XXXIV

Devant l'église, je restai à la considérer, à lui sourire, à l'aimer. Oui, pensai-je, une maison de bonté, cette église, et tous ôtaient leur méchanceté en entrant, ils la déposaient peut-être chez la dame du vestiaire de l'église, et la dame leur donnait un numéro, et en sortant ils lui rendaient le numéro et ils reprenaient leur méchanceté pour toute la semaine, et à peine sortis de l'église ils se dépêchaient de détester les juifs, et peut-être que la dame du vestiaire leur avait loué une bonté pour la durée de la messe et en sortant, oui, ils lui rendaient la bonté et ils reprenaient leur méchanceté.

 

Oui, pensai-je, quand ils étaient dans leur église, ils se sentaient gentils, ils croyaient qu'ils étaient gentils, parce qu'ils chantaient gentiment tous ensemble une chanson gentille, une chanson de grande gentillesse, et pendant ce temps ils étaient peut-être vraiment gentils, mais ensuite ils sortaient de l'église, et c'était fini, ils n'étaient plus gentils dehors, et même ils couraient vite écrire Mort aux juifs sur les murs.

 

Non, elles n'étaient pas vraies, toutes ces idées, elles étaient des petites bêtes dans le dedans de ma tête, des petites bêtes craquantes croquantes qui me faisaient mal, des petites bêtes menteuses qui tournaient en rond, et puis peut-être que c'étaient seulement ceux qui n'étaient pas vraiment catholiques qui détestaient les juifs, qui écrivaient sur les murs. Oui, les vrais catholiques étaient très bons, sûrement.
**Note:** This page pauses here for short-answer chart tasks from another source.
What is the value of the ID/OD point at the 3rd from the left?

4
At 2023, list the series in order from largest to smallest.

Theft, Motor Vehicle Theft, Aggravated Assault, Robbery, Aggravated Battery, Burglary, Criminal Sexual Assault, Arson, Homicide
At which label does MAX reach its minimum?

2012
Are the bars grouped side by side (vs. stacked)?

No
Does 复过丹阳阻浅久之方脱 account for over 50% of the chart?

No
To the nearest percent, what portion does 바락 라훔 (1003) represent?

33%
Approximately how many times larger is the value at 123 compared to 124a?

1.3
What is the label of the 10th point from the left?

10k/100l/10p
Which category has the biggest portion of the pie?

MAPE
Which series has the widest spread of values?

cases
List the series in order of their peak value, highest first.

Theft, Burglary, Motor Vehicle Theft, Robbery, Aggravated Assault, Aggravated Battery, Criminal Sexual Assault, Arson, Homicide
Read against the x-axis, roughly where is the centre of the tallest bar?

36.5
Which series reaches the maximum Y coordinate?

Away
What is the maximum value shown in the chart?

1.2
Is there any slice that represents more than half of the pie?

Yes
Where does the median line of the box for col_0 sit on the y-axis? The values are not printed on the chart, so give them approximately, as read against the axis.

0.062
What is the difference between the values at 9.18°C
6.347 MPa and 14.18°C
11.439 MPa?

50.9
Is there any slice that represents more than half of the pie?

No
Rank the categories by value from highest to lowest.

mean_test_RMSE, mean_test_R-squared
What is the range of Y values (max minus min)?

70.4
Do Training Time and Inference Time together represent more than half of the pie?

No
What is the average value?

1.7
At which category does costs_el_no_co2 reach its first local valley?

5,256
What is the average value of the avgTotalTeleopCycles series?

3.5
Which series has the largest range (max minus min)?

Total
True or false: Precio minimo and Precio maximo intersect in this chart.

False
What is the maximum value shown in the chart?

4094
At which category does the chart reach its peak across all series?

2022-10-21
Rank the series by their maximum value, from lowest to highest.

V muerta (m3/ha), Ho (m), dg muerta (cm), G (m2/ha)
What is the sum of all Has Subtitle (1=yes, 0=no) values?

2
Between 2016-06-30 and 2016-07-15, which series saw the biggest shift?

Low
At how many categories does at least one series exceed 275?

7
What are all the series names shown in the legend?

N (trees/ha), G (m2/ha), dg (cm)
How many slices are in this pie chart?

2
Assez, assez, danser maintenant.

 

Danser encore, oui, danser pour Jésus qui était en face, dans l'église, Jésus qui était bon, lui, tellement bon, il aimait même les méchants. Moi aussi, je les aimais, mais un peu seulement. Oui, danser pour Jésus qui jamais ne m'aurait chassé, lui, danser longtemps en regardant le ciel d'où Jésus me verrait, Jésus qui jamais ne m'aurait chassé.